Fortunately, the study’s authors and I also interpreted the data by another standard. Daily aspirin reduced all-cause mortality, and didn’t increase non-cancer deaths (except for “a transient increase in risk of vascular death in the aspirin groups during the first year after completion of the trials”). These are not results we would see if aspirin effected its anti-cancer magic by a similar mechanism to Russian Roulette.
Pardon me. Mentioning only curiosity was politeness. The more significant meanings I would supplement with are ‘naive or suspicious’. By itself that metric really is worthless and reading this kind of health claim should set off warning bells. Lost purposes are a big problem when it comes to medicine. Partly because it is hard, mostly because there is more money in the area than nearly anywhere else.
And this is the reason low dose asprin is part of my daily supplement regime (while statins are not).
“All cause mortality” is a magical phrase.
I recently stopped with the low dose aspirin, the bleeding when I accidentally cut myself has proven to be too much of an inconvenience. For the time being, at least.

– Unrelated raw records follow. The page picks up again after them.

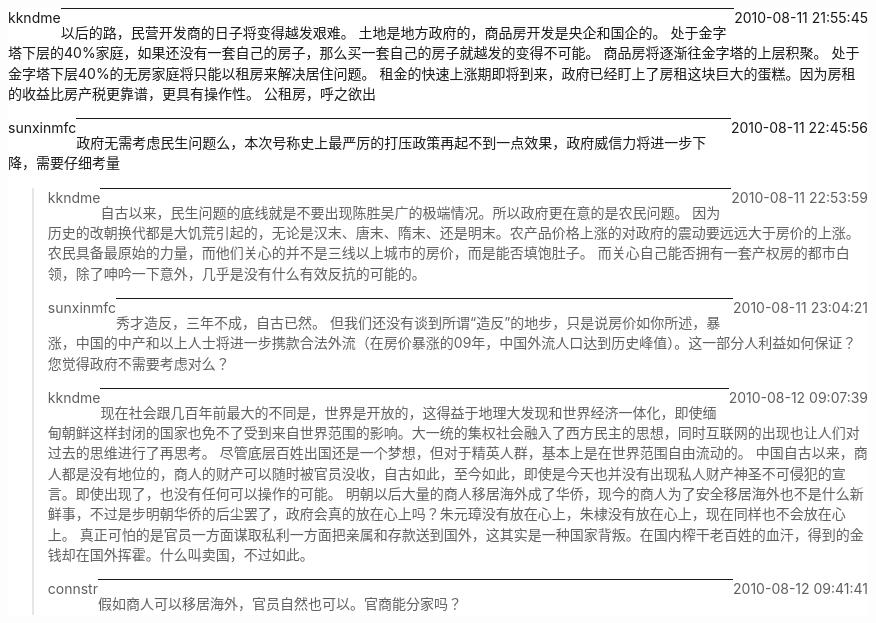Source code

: <div style="float:left; text-align:left">kkndme</div>
<div style="float:right; text-align:right">2010-08-11 21:55:45</div>

---

以后的路，民营开发商的日子将变得越发艰难。
土地是地方政府的，商品房开发是央企和国企的。
处于金字塔下层的40%家庭，如果还没有一套自己的房子，那么买一套自己的房子就越发的变得不可能。
商品房将逐渐往金字塔的上层积聚。
处于金字塔下层40%的无房家庭将只能以租房来解决居住问题。
租金的快速上涨期即将到来，政府已经盯上了房租这块巨大的蛋糕。因为房租的收益比房产税更靠谱，更具有操作性。
公租房，呼之欲出



<div style="float:left; text-align:left">sunxinmfc</div>
<div style="float:right; text-align:right">2010-08-11 22:45:56</div>

---

政府无需考虑民生问题么，本次号称史上最严厉的打压政策再起不到一点效果，政府威信力将进一步下降，需要仔细考量
>
> <div style="float:left; text-align:left">kkndme</div>
> <div style="float:right; text-align:right">2010-08-11 22:53:59</div>
>
> ---
>
> 自古以来，民生问题的底线就是不要出现陈胜吴广的极端情况。所以政府更在意的是农民问题。
> 因为历史的改朝换代都是大饥荒引起的，无论是汉末、唐末、隋末、还是明末。农产品价格上涨的对政府的震动要远远大于房价的上涨。
> 农民具备最原始的力量，而他们关心的并不是三线以上城市的房价，而是能否填饱肚子。
> 而关心自己能否拥有一套产权房的都市白领，除了呻吟一下意外，几乎是没有什么有效反抗的可能的。
>
>
>
> <div style="float:left; text-align:left">sunxinmfc</div>
> <div style="float:right; text-align:right">2010-08-11 23:04:21</div>
>
> ---
>
> 秀才造反，三年不成，自古已然。
> 但我们还没有谈到所谓“造反”的地步，只是说房价如你所述，暴涨，中国的中产和以上人士将进一步携款合法外流（在房价暴涨的09年，中国外流人口达到历史峰值）。这一部分人利益如何保证？您觉得政府不需要考虑对么？
>
>
>
> <div style="float:left; text-align:left">kkndme</div>
> <div style="float:right; text-align:right">2010-08-12 09:07:39</div>
>
> ---
>
> 现在社会跟几百年前最大的不同是，世界是开放的，这得益于地理大发现和世界经济一体化，即使缅甸朝鲜这样封闭的国家也免不了受到来自世界范围的影响。大一统的集权社会融入了西方民主的思想，同时互联网的出现也让人们对过去的思维进行了再思考。
> 尽管底层百姓出国还是一个梦想，但对于精英人群，基本上是在世界范围自由流动的。
> 中国自古以来，商人都是没有地位的，商人的财产可以随时被官员没收，自古如此，至今如此，即使是今天也并没有出现私人财产神圣不可侵犯的宣言。即使出现了，也没有任何可以操作的可能。
> 明朝以后大量的商人移居海外成了华侨，现今的商人为了安全移居海外也不是什么新鲜事，不过是步明朝华侨的后尘罢了，政府会真的放在心上吗？朱元璋没有放在心上，朱棣没有放在心上，现在同样也不会放在心上。
> 真正可怕的是官员一方面谋取私利一方面把亲属和存款送到国外，这其实是一种国家背叛。在国内榨干老百姓的血汗，得到的金钱却在国外挥霍。什么叫卖国，不过如此。
>
>
>
> <div style="float:left; text-align:left">connstr</div>
> <div style="float:right; text-align:right">2010-08-12 09:41:41</div>
>
> ---
>
> 假如商人可以移居海外，官员自然也可以。官商能分家吗？
>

I’d assume they mean something like the per-year risk of dying from cancer conditional on previous survival—if they indeed mean the total lifetime risk of dying from cancer I agree it’s ridiculous.
Am I missing a subtlety here, or is it just that cancer is usually one of those things that you hope to live long enough to get?
Yeah, pretty much. There are other examples of this where something harmful appears to be helpful when you don’t take into account possible selection biases (like being put into the ‘non-cancer death’ category); for example, this is an issue in smoking—you can find various correlations where smokers are healthier than non-smokers, but this is just because the unhealthier smokers got pushed over the edge by smoking and died earlier.